- **Directive**
The line that holds "você faz zazen." marks the start. Return it and each following line through the end of the data, unchanged.

- **Page-level text extractions**
───

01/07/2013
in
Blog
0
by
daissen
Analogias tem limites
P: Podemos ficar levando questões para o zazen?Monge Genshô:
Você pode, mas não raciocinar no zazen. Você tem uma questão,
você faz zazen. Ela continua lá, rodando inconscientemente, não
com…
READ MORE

───

- **Response to the task**
você faz zazen. Ela continua lá, rodando inconscientemente, não
com…
READ MORE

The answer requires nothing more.